**Directions**
Print each line once more, unchanged, from the line holding "index dip: (487, 470)" to the end of the listing below.

**Available records**
-=-=-
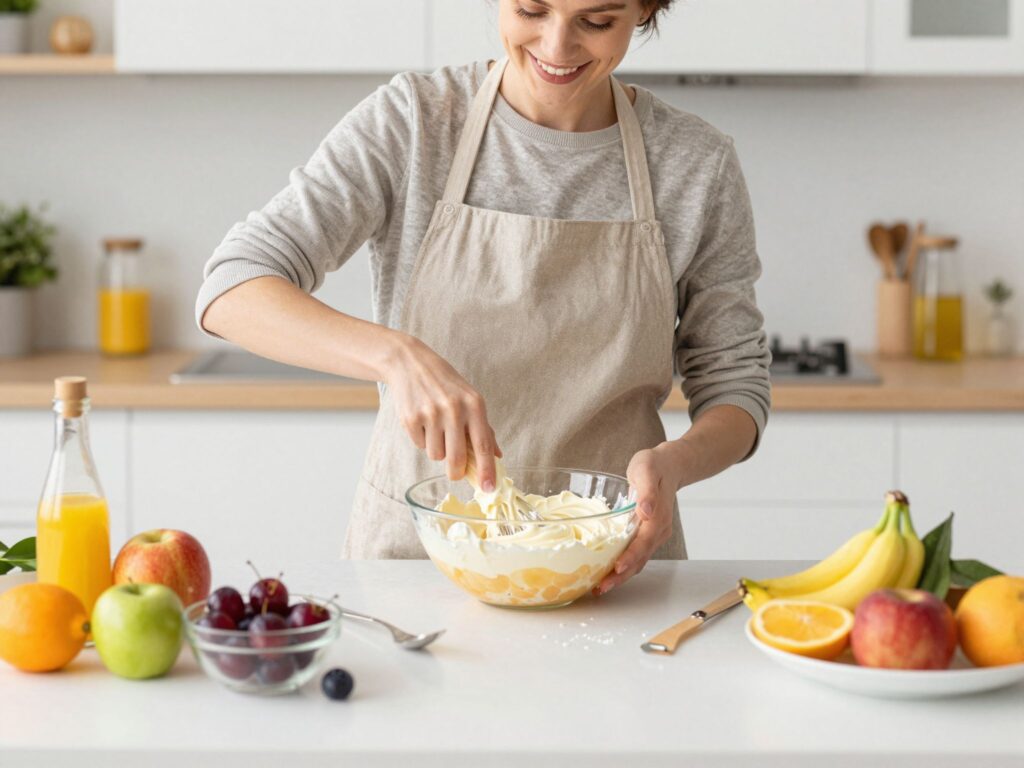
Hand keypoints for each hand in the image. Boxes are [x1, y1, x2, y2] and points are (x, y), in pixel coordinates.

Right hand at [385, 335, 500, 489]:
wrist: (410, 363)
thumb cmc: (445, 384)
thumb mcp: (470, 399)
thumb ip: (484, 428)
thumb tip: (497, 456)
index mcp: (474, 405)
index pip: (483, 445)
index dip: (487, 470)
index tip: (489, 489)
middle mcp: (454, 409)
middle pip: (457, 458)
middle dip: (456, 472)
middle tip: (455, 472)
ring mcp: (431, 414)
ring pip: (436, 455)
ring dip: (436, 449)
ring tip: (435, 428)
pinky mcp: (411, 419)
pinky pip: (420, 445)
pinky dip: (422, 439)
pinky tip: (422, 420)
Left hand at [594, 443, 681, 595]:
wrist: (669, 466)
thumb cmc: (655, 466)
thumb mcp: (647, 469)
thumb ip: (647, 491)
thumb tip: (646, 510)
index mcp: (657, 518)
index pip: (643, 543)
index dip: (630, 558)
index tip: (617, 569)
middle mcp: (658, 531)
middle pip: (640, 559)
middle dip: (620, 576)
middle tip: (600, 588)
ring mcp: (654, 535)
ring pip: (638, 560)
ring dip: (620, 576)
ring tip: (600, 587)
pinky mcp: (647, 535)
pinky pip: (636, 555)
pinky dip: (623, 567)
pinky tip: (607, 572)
-=-=-
**Exercise solution**
index dip: (487, 470)
index tip: (489, 489)
middle mcp: (454, 409)
middle pip: (457, 458)
middle dip: (456, 472)
middle tip: (455, 472)
ring mcp: (431, 414)
ring pip: (436, 455)
ring dip: (436, 449)
ring tip: (435, 428)
pinky mcp: (411, 419)
pinky pip: (420, 445)
pinky dip: (422, 439)
pinky tip: (422, 420)
Left hand at [594, 443, 681, 595]:
wrist: (669, 466)
thumb cmc: (655, 466)
thumb mcp: (647, 469)
thumb ip: (647, 491)
thumb tip: (646, 510)
index mcp: (657, 518)
index pip: (643, 543)
index dip: (630, 558)
index tip: (617, 569)
middle mcp: (658, 531)
middle pip: (640, 559)
middle dip: (620, 576)
middle tip: (600, 588)
ring mcp: (654, 535)
ring pip: (638, 560)
ring dip: (620, 576)
ring tip: (600, 587)
pinky mcp: (647, 535)
pinky pip: (636, 555)
pinky dip: (623, 567)
pinky tip: (607, 572)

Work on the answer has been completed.